**INPUT MATERIAL:**
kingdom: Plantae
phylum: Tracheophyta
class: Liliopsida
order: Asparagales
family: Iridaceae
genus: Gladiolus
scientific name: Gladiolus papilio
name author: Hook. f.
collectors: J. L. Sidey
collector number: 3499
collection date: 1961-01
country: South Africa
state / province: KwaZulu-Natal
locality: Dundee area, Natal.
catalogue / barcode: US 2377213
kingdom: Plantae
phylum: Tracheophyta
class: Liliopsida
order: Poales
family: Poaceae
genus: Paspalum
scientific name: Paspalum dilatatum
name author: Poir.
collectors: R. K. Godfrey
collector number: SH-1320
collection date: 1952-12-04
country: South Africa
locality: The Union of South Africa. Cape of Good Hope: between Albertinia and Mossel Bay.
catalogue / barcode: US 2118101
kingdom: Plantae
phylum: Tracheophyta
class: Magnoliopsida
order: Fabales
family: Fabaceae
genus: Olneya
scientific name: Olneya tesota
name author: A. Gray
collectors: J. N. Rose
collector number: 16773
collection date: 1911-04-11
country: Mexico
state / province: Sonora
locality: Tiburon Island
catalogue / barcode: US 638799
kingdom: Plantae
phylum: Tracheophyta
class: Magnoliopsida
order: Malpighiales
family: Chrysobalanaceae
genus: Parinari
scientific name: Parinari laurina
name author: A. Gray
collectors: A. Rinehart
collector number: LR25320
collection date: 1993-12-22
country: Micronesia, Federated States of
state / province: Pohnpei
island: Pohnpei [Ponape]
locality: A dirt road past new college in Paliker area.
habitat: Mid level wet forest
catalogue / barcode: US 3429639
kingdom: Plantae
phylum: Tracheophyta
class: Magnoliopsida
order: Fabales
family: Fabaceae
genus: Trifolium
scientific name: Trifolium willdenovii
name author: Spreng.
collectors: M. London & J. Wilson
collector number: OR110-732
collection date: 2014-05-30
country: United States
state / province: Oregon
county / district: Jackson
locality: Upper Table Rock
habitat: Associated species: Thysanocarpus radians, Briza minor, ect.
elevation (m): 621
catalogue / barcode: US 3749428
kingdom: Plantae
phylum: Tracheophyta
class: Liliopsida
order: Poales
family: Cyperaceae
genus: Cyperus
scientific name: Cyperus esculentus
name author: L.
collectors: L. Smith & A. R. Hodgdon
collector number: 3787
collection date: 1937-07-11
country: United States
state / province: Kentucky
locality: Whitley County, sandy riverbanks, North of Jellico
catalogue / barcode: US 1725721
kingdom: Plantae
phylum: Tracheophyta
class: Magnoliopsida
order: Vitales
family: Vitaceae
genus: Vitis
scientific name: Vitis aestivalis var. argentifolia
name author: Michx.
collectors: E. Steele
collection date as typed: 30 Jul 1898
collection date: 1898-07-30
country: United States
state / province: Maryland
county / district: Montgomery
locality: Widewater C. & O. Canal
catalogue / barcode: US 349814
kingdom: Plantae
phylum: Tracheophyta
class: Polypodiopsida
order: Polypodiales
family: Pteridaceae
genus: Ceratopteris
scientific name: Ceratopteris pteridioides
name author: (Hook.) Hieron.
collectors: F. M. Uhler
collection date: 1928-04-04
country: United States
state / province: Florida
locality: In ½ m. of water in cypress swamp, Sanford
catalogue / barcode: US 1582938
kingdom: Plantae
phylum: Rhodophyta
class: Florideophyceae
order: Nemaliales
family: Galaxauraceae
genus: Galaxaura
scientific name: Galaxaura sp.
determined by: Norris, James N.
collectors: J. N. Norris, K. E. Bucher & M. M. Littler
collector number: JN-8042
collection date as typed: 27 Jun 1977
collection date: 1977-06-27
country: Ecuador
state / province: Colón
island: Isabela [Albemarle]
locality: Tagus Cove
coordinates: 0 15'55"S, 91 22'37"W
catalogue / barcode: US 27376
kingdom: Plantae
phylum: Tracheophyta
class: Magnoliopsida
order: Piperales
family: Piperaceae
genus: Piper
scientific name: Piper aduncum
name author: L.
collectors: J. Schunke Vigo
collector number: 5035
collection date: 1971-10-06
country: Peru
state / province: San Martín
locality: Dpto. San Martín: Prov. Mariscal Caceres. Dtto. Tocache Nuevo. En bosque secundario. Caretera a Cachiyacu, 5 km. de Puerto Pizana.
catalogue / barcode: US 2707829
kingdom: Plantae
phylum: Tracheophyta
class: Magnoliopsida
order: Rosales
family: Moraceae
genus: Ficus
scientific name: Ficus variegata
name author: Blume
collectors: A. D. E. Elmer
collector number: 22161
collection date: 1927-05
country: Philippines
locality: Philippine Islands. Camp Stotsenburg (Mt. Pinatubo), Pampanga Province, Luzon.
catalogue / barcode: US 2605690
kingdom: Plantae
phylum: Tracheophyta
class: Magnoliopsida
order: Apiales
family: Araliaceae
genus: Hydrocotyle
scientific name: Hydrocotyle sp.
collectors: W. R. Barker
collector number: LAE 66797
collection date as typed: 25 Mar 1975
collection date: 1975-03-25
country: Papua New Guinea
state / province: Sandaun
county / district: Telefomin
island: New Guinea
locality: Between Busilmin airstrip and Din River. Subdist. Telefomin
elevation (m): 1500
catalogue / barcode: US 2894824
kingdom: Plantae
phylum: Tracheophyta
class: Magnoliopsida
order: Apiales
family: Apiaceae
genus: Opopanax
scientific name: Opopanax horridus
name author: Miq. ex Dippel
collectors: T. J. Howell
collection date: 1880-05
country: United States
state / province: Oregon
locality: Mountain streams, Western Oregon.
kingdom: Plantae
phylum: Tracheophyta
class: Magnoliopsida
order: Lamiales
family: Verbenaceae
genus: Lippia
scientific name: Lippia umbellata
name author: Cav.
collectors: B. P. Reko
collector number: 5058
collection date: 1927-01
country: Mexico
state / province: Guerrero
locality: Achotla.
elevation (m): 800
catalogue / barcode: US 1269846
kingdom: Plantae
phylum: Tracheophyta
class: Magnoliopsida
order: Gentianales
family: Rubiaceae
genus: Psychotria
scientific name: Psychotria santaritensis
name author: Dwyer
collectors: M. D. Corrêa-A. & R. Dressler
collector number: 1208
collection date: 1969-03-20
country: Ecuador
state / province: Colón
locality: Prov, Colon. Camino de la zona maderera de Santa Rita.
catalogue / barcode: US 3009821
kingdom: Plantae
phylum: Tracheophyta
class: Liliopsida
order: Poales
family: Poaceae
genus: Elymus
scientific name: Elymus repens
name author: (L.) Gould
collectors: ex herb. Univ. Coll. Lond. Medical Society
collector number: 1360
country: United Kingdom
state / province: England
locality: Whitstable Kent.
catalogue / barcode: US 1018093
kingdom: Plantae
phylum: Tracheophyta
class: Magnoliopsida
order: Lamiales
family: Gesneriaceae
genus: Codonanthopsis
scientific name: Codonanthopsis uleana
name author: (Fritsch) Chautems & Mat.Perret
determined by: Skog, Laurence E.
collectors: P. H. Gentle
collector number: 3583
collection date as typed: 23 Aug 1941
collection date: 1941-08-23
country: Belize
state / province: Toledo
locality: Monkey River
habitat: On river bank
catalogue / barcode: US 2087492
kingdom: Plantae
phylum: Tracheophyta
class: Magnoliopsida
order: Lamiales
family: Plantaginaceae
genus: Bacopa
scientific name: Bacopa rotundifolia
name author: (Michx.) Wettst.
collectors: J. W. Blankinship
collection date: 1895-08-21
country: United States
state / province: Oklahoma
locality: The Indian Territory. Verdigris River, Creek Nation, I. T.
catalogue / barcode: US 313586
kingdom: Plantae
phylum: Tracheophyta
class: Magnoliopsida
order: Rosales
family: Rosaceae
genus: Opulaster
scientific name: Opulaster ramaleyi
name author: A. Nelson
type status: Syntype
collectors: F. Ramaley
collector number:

**TO BE DONE:**
Return the lines from the one containing "scientific name: Parinari laurina" through the one containing "collector number: 3787", both included, copying them exactly.

**WRITTEN ANSWER:**
scientific name: Parinari laurina
name author: A. Gray
collectors: A. Rinehart
collector number: LR25320
collection date: 1993-12-22
country: Micronesia, Federated States of
state / province: Pohnpei
island: Pohnpei [Ponape]
locality: A dirt road past new college in Paliker area.
habitat: Mid level wet forest
catalogue / barcode: US 3429639
kingdom: Plantae
phylum: Tracheophyta
class: Magnoliopsida
order: Fabales
family: Fabaceae
genus: Trifolium
scientific name: Trifolium willdenovii
name author: Spreng.
collectors: M. London & J. Wilson
collector number: OR110-732
collection date: 2014-05-30
country: United States
state / province: Oregon
county / district: Jackson
locality: Upper Table Rock
habitat: Associated species: Thysanocarpus radians, Briza minor, ect.
elevation (m): 621
catalogue / barcode: US 3749428
kingdom: Plantae
phylum: Tracheophyta
class: Liliopsida
order: Poales
family: Cyperaceae
genus: Cyperus
scientific name: Cyperus esculentus
name author: L.
collectors: L. Smith & A. R. Hodgdon
collector number: 3787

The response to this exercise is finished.